Work to complete: Every line of the records below that holds the word "performed" belongs in the answer.

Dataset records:
-------------------------
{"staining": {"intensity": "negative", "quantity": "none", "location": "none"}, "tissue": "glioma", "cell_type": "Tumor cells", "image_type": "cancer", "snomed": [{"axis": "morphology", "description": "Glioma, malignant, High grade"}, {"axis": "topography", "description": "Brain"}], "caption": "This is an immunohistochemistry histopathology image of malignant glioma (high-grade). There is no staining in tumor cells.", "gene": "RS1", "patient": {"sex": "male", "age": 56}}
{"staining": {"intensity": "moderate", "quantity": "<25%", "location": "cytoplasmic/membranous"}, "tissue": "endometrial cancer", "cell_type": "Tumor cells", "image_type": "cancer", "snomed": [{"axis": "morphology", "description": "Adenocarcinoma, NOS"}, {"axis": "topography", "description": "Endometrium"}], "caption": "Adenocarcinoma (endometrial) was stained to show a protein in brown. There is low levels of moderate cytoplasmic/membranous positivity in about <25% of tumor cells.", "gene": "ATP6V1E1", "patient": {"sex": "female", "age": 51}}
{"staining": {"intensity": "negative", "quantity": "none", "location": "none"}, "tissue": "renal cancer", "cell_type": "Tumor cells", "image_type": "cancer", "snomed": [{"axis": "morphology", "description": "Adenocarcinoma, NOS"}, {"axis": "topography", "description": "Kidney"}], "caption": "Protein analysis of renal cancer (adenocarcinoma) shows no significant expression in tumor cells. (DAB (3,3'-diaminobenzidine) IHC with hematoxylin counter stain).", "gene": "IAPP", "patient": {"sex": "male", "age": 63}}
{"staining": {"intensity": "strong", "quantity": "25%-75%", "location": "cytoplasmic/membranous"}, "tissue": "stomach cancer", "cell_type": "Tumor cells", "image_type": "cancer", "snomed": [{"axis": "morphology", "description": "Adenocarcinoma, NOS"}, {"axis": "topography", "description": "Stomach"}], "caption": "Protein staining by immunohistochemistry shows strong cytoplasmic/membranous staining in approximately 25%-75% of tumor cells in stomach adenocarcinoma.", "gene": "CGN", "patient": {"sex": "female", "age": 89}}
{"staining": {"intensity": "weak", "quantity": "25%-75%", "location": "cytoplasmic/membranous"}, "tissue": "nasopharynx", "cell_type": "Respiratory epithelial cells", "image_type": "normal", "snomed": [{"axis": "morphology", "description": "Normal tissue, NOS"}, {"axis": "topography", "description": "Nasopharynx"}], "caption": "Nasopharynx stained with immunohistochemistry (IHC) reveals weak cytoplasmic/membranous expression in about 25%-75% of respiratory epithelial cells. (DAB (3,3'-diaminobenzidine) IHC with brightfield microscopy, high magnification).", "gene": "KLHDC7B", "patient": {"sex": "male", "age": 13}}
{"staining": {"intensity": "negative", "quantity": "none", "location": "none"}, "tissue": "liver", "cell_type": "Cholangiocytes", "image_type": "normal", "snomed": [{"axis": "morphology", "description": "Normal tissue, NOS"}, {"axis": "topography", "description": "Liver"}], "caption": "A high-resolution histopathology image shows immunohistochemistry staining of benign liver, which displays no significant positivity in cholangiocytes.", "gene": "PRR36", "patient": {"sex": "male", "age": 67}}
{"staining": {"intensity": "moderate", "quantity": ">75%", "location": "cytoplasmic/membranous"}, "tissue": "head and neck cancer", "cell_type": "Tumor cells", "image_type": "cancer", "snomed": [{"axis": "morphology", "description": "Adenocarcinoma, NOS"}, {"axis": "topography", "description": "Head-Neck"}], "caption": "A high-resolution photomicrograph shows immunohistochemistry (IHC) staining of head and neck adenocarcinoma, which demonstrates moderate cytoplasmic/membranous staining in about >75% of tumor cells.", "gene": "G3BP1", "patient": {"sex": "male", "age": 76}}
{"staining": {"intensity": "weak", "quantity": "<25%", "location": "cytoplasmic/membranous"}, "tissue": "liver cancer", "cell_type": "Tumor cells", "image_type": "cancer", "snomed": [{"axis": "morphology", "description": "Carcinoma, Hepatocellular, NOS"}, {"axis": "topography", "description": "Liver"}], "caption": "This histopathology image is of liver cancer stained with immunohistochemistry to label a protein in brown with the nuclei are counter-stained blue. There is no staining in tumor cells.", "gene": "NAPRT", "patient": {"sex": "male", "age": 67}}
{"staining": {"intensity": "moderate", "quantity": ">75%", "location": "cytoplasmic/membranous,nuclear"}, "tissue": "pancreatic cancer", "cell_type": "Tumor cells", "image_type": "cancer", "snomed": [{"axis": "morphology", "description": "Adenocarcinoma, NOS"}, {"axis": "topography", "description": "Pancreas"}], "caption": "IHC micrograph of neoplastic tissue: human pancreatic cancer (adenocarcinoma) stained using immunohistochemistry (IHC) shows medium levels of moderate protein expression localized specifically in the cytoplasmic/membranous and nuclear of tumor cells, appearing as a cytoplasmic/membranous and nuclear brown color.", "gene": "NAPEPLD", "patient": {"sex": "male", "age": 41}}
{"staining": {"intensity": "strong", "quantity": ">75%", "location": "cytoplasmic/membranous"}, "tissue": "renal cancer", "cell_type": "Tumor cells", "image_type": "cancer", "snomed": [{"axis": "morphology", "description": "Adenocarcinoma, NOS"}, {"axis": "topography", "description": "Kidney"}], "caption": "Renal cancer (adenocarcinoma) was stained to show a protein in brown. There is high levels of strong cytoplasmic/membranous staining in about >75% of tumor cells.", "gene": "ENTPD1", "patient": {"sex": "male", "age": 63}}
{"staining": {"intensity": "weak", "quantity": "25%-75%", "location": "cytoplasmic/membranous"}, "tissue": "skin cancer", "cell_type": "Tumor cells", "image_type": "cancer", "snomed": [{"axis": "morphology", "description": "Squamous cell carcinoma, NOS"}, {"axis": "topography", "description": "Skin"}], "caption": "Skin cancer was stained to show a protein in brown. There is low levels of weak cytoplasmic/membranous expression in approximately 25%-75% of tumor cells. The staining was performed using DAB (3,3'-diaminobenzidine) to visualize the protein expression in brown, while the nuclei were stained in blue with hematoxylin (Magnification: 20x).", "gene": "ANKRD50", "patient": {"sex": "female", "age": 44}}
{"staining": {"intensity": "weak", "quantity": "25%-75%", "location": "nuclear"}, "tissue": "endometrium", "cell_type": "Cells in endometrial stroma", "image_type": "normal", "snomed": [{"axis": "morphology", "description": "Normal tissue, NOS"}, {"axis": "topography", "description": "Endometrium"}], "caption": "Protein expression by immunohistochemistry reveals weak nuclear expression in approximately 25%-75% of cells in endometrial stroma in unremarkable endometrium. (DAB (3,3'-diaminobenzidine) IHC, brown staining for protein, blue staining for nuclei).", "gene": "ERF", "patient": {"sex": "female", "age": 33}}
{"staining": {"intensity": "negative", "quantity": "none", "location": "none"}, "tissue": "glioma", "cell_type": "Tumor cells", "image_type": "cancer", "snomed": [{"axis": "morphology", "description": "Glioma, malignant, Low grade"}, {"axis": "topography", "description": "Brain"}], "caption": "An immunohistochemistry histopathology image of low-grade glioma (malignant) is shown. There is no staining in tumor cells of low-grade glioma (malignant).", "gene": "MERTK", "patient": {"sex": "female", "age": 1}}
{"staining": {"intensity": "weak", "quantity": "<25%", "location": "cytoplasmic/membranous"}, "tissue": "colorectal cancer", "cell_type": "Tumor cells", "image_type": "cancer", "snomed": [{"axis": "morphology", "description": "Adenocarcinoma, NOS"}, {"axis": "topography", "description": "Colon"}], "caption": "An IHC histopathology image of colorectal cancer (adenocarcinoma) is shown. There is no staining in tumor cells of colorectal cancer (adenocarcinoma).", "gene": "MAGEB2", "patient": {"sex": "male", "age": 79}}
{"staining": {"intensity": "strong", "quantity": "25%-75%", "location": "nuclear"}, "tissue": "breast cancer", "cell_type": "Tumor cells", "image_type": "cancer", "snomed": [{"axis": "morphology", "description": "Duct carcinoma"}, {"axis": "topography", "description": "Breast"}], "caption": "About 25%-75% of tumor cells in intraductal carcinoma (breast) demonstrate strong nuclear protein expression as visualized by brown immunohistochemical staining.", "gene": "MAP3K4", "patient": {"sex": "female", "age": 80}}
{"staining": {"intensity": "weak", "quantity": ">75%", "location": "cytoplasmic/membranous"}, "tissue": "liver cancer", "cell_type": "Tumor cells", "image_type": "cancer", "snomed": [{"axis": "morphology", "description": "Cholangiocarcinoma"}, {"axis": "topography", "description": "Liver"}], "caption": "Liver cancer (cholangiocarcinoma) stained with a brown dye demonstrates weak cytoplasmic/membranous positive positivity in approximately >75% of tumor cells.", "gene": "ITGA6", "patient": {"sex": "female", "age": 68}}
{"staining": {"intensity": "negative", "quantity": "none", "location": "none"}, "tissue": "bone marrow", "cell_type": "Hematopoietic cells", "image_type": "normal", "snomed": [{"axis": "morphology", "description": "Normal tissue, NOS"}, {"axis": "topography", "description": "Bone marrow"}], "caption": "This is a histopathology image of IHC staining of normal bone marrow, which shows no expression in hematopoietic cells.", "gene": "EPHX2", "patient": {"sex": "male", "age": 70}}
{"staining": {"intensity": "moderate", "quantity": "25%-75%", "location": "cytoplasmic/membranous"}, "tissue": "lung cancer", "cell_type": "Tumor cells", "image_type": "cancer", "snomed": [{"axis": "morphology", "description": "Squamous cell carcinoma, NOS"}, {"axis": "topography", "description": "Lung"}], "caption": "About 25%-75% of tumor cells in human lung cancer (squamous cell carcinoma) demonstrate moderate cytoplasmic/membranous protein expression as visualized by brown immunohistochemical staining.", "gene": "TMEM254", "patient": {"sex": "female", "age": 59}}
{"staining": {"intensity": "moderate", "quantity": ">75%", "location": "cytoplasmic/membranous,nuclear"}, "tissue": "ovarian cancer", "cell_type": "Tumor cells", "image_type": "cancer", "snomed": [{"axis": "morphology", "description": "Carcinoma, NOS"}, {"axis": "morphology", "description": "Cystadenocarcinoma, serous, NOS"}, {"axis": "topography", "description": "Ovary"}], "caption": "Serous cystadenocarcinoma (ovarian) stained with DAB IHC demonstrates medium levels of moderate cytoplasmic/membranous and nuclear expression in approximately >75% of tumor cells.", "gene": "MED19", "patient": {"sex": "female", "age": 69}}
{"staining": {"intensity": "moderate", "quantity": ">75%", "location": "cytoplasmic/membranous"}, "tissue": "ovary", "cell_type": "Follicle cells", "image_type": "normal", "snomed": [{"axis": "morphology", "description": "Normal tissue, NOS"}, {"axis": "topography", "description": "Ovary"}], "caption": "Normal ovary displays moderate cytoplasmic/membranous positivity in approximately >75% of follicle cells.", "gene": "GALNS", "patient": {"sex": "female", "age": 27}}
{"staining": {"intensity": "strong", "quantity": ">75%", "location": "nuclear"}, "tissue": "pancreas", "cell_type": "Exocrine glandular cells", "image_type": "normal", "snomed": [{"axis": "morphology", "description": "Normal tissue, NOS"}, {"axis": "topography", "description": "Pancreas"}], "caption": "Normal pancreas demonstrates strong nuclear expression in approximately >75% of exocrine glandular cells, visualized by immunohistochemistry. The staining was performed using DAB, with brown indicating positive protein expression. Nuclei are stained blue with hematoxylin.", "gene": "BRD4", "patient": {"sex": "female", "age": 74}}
-------------------------
Written response:
{"staining": {"intensity": "weak", "quantity": "25%-75%", "location": "cytoplasmic/membranous"}, "tissue": "skin cancer", "cell_type": "Tumor cells", "image_type": "cancer", "snomed": [{"axis": "morphology", "description": "Squamous cell carcinoma, NOS"}, {"axis": "topography", "description": "Skin"}], "caption": "Skin cancer was stained to show a protein in brown. There is low levels of weak cytoplasmic/membranous expression in approximately 25%-75% of tumor cells. The staining was performed using DAB (3,3'-diaminobenzidine) to visualize the protein expression in brown, while the nuclei were stained in blue with hematoxylin (Magnification: 20x).", "gene": "ANKRD50", "patient": {"sex": "female", "age": 44}}
{"staining": {"intensity": "strong", "quantity": ">75%", "location": "nuclear"}, "tissue": "pancreas", "cell_type": "Exocrine glandular cells", "image_type": "normal", "snomed": [{"axis": "morphology", "description": "Normal tissue, NOS"}, {"axis": "topography", "description": "Pancreas"}], "caption": "Normal pancreas demonstrates strong nuclear expression in approximately >75% of exocrine glandular cells, visualized by immunohistochemistry. The staining was performed using DAB, with brown indicating positive protein expression. Nuclei are stained blue with hematoxylin.", "gene": "BRD4", "patient": {"sex": "female", "age": 74}}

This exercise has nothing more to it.